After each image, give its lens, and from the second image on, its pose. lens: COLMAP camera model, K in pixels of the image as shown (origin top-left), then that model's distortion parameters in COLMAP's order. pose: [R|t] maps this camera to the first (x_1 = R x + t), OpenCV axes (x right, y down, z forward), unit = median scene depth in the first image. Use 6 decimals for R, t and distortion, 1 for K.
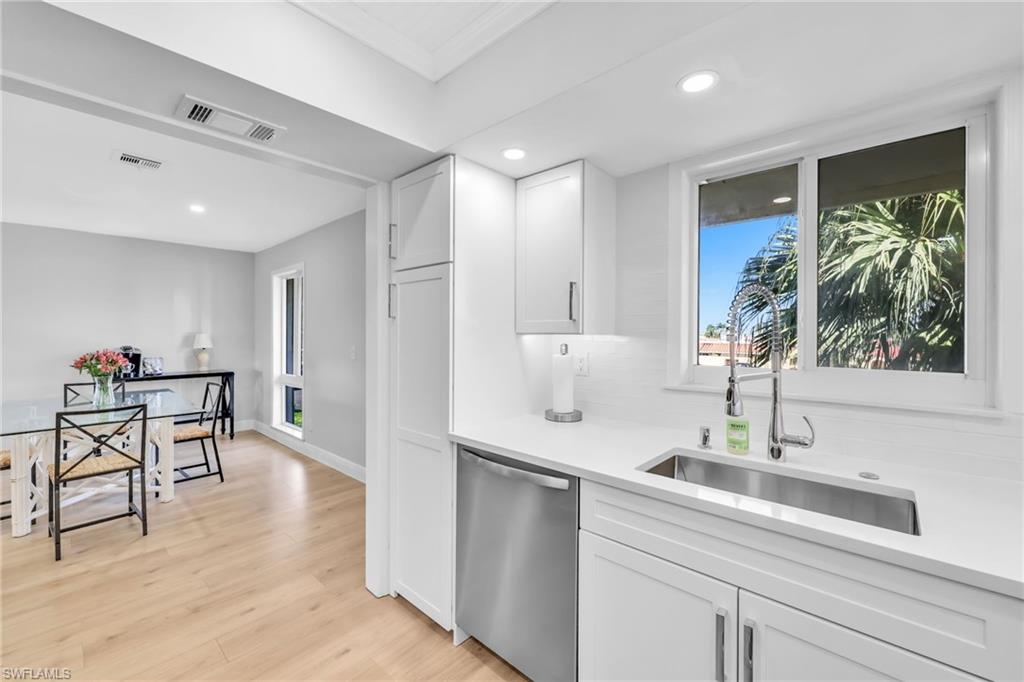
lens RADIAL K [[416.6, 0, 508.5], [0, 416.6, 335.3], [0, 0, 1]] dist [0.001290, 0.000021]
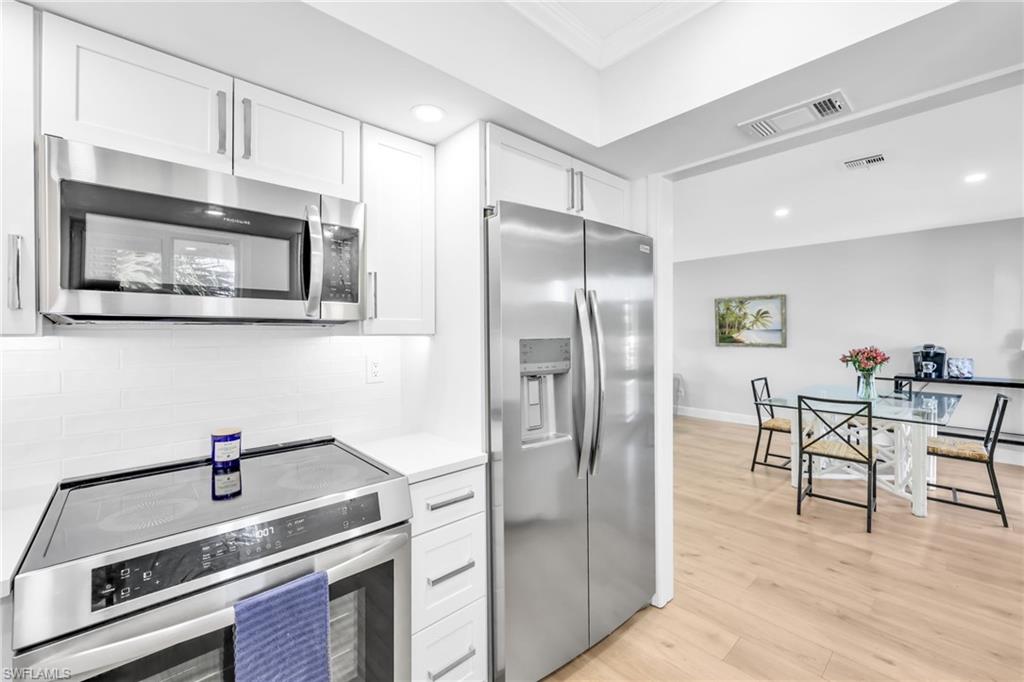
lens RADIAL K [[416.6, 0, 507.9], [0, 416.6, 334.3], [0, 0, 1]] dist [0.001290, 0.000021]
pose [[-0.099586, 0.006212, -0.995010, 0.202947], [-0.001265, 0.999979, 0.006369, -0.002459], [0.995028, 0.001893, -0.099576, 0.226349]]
* * *
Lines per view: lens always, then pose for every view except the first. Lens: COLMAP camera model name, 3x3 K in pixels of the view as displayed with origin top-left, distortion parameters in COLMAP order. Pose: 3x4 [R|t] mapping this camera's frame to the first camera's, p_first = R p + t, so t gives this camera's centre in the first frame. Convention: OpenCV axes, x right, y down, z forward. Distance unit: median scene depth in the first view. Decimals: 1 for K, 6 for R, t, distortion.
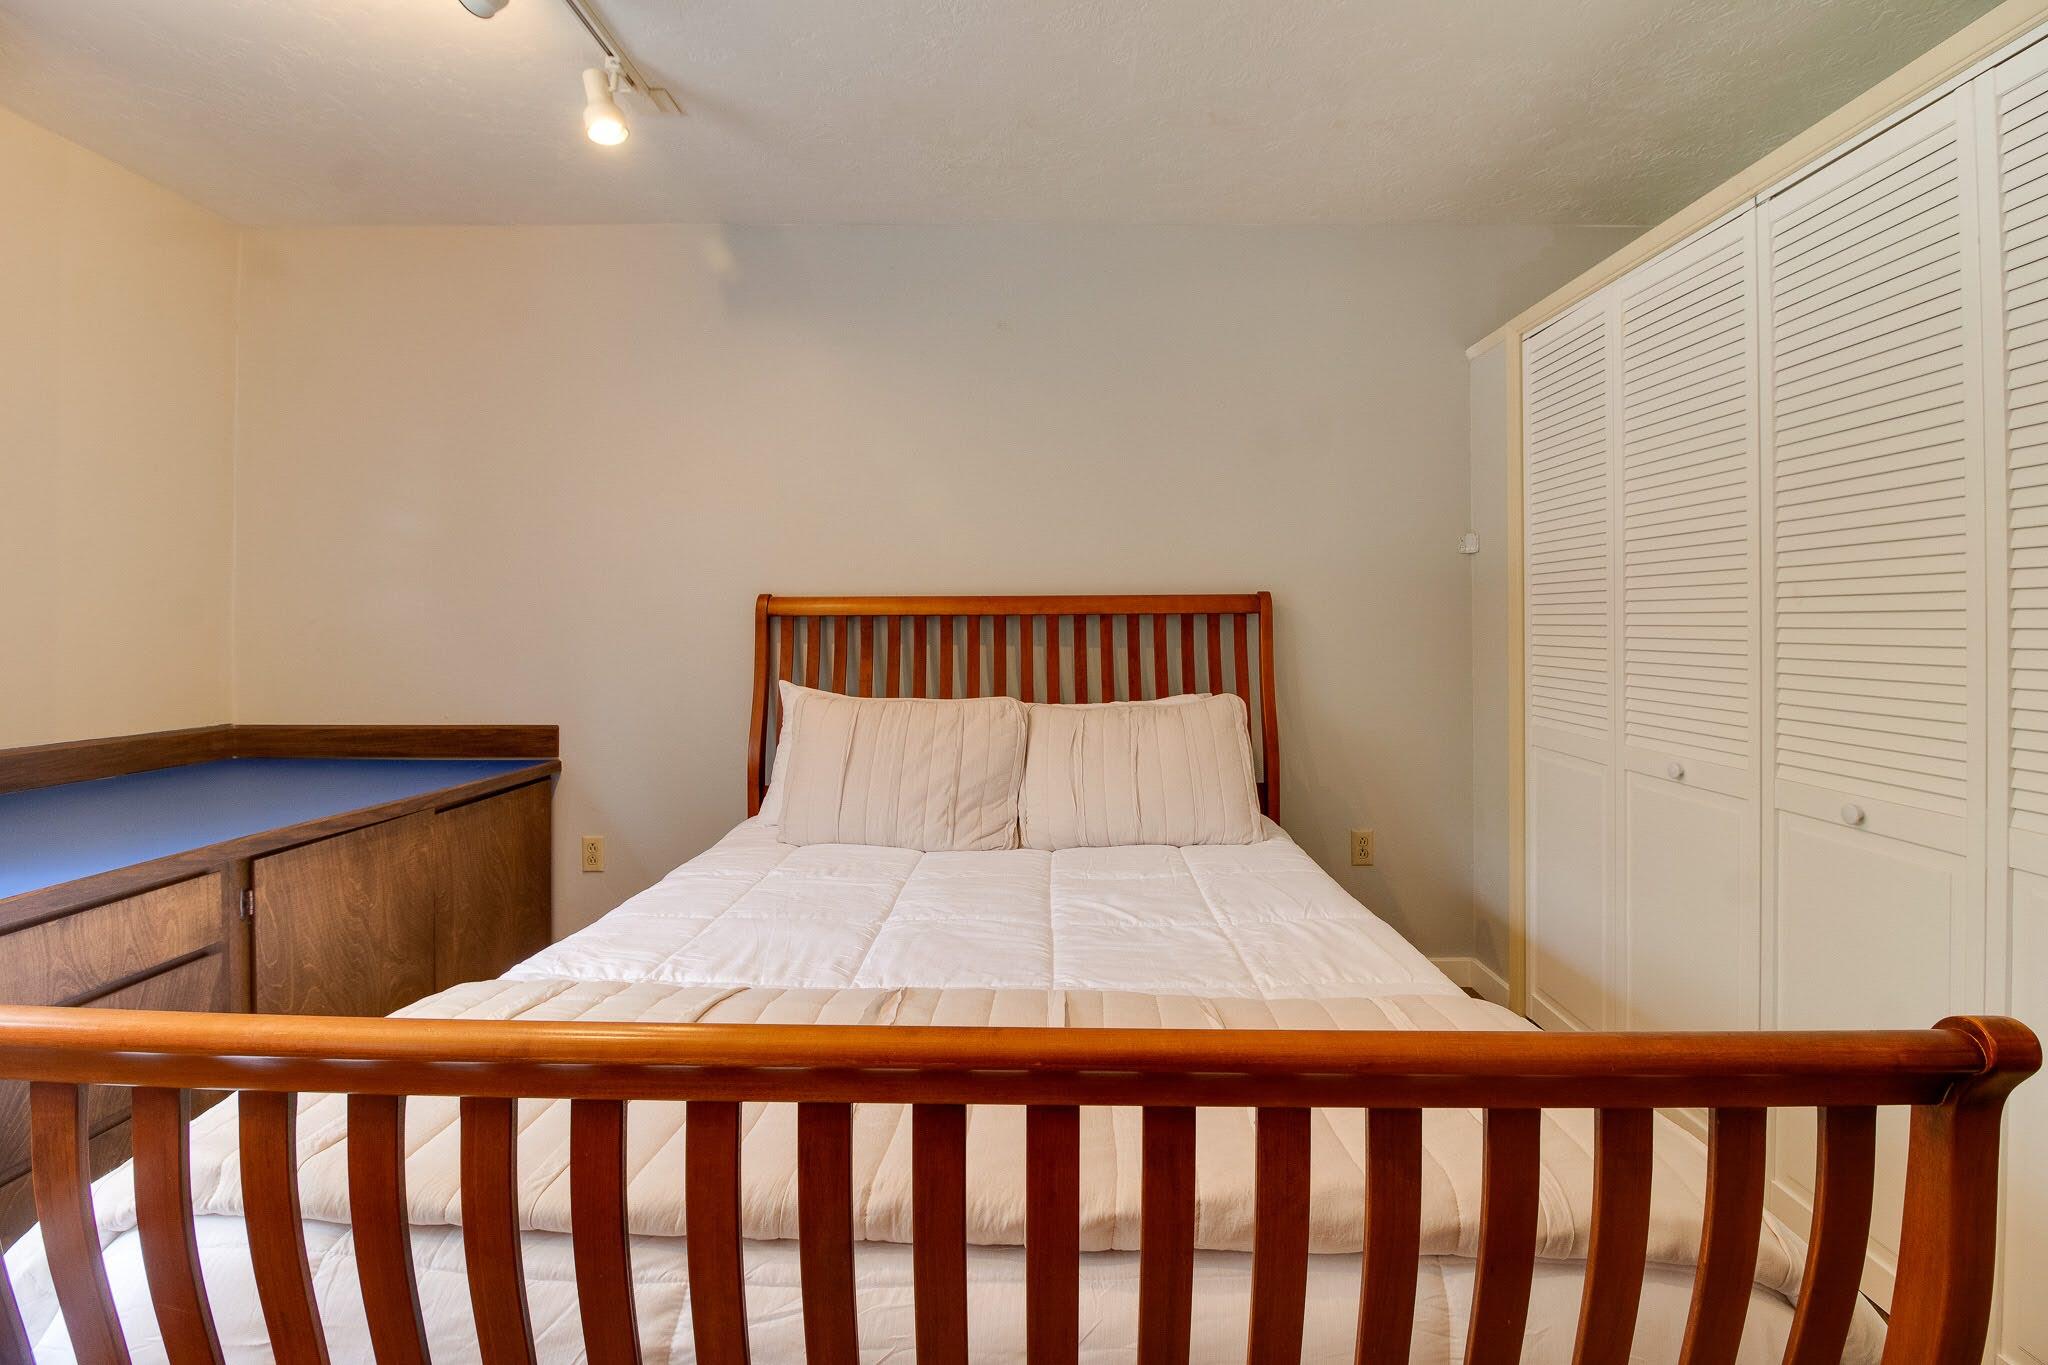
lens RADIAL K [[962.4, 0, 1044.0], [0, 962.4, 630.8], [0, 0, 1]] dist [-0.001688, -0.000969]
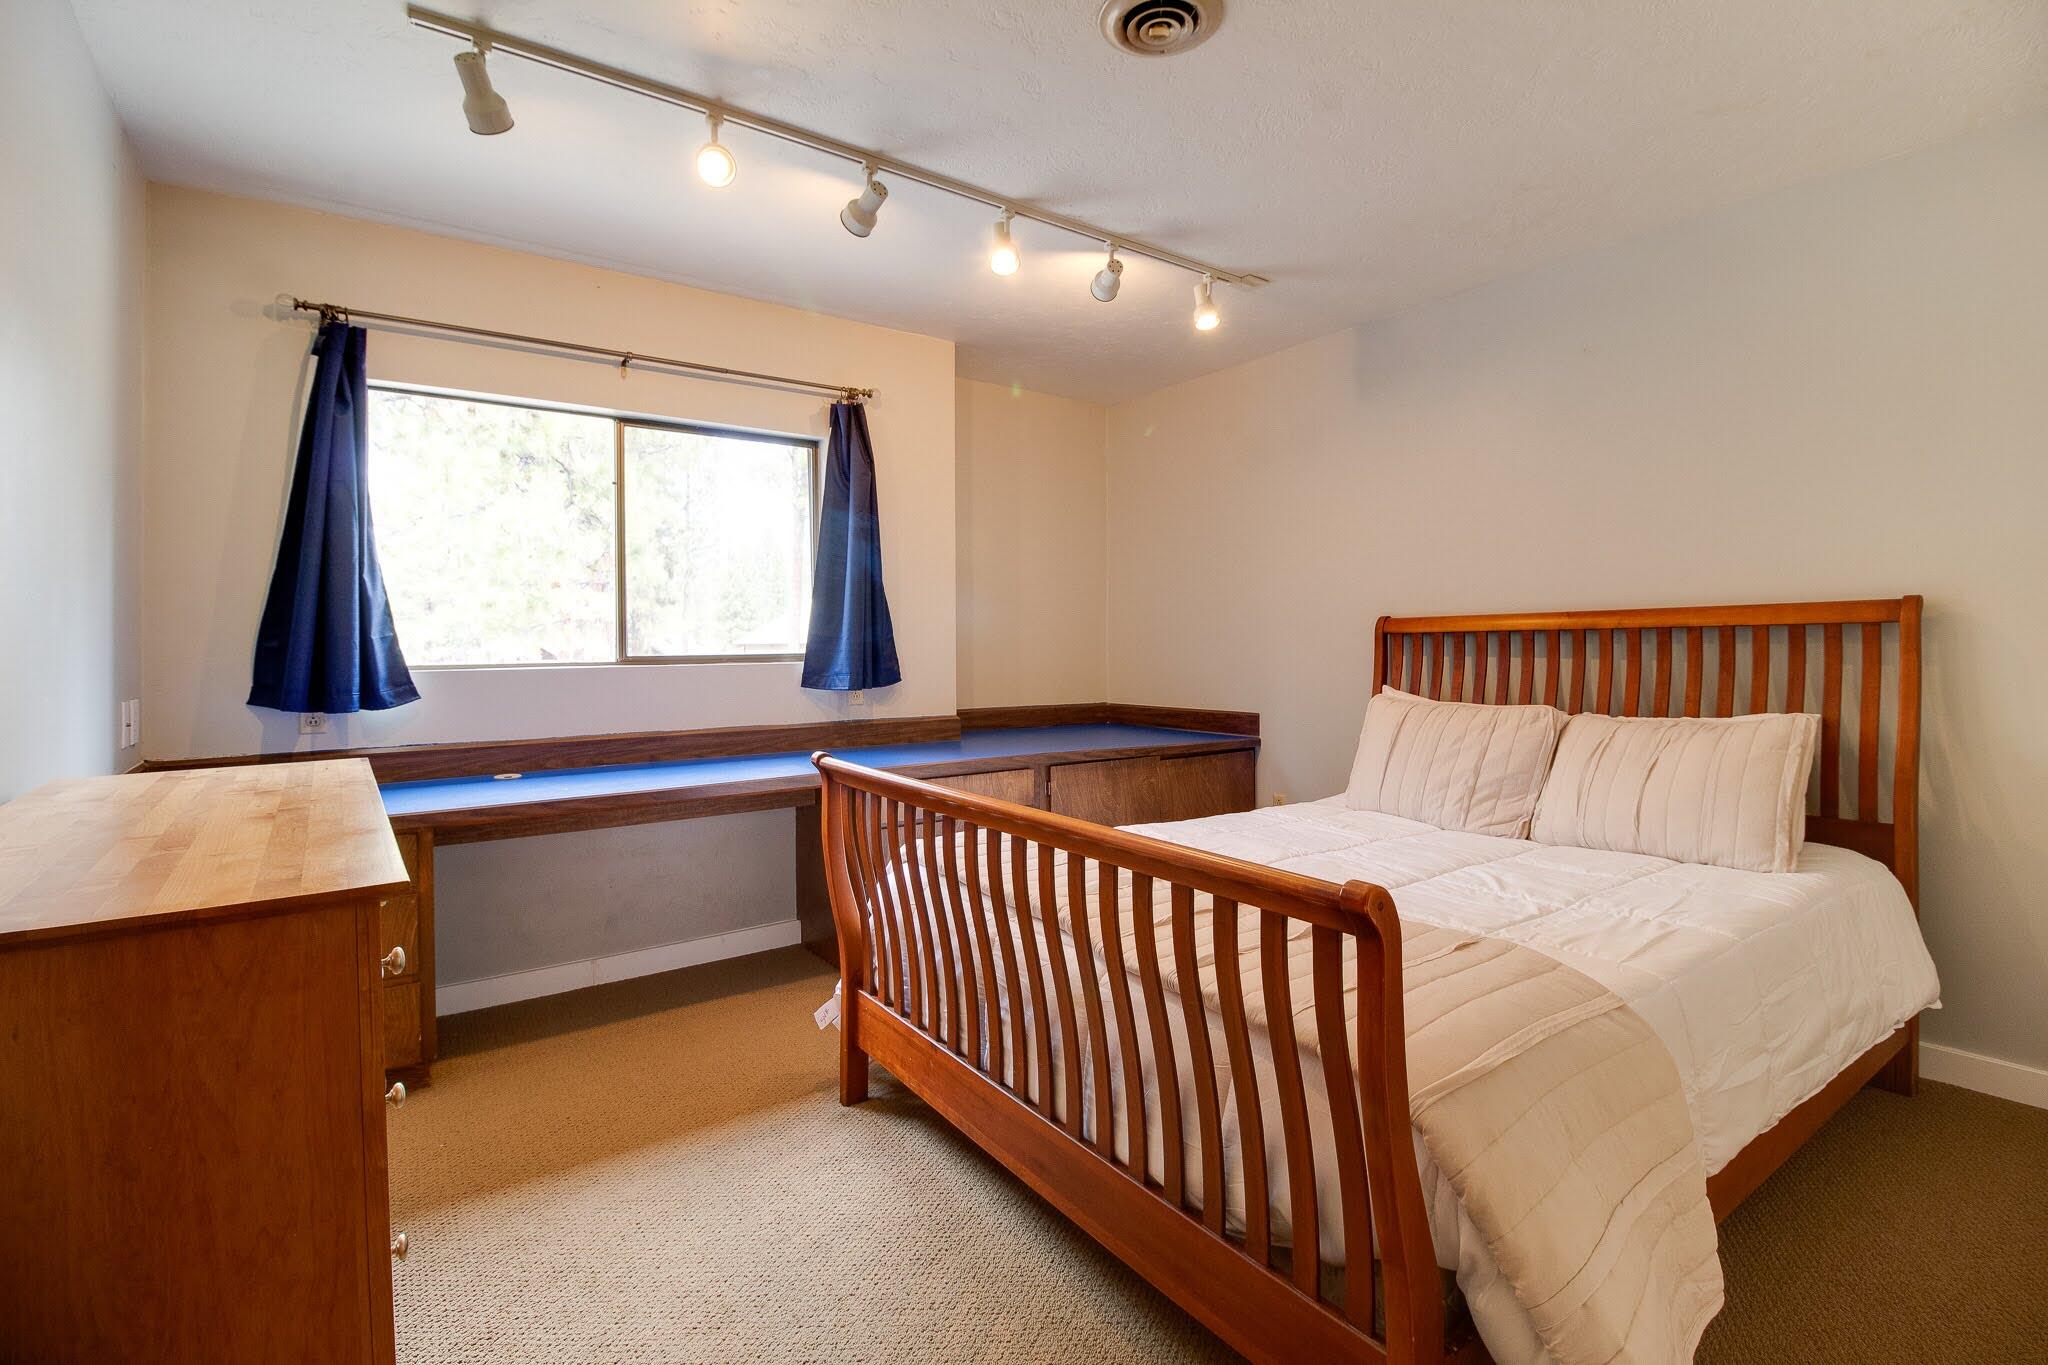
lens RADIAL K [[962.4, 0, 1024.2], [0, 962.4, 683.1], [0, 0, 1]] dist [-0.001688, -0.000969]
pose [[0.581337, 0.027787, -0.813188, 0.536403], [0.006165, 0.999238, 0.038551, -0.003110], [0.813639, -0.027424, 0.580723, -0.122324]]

## Problem to solve
Render the records from the line that has "Lines per view: lens" through the line that has "-0.027424, 0.580723, -0.122324]]" as a JSON list of strings, one string per line, with blank lines skipped and both end lines included. Omit the picture lines from the list.

## Output for this exercise
[
  "Lines per view: lens always, then pose for every view except the first. Lens: COLMAP camera model name, 3x3 K in pixels of the view as displayed with origin top-left, distortion parameters in COLMAP order. Pose: 3x4 [R|t] mapping this camera's frame to the first camera's, p_first = R p + t, so t gives this camera's centre in the first frame. Convention: OpenCV axes, x right, y down, z forward. Distance unit: median scene depth in the first view. Decimals: 1 for K, 6 for R, t, distortion.",
  "lens RADIAL K [[962.4, 0, 1044.0], [0, 962.4, 630.8], [0, 0, 1]] dist [-0.001688, -0.000969]",
  "lens RADIAL K [[962.4, 0, 1024.2], [0, 962.4, 683.1], [0, 0, 1]] dist [-0.001688, -0.000969]",
  "pose [[0.581337, 0.027787, -0.813188, 0.536403], [0.006165, 0.999238, 0.038551, -0.003110], [0.813639, -0.027424, 0.580723, -0.122324]]"
]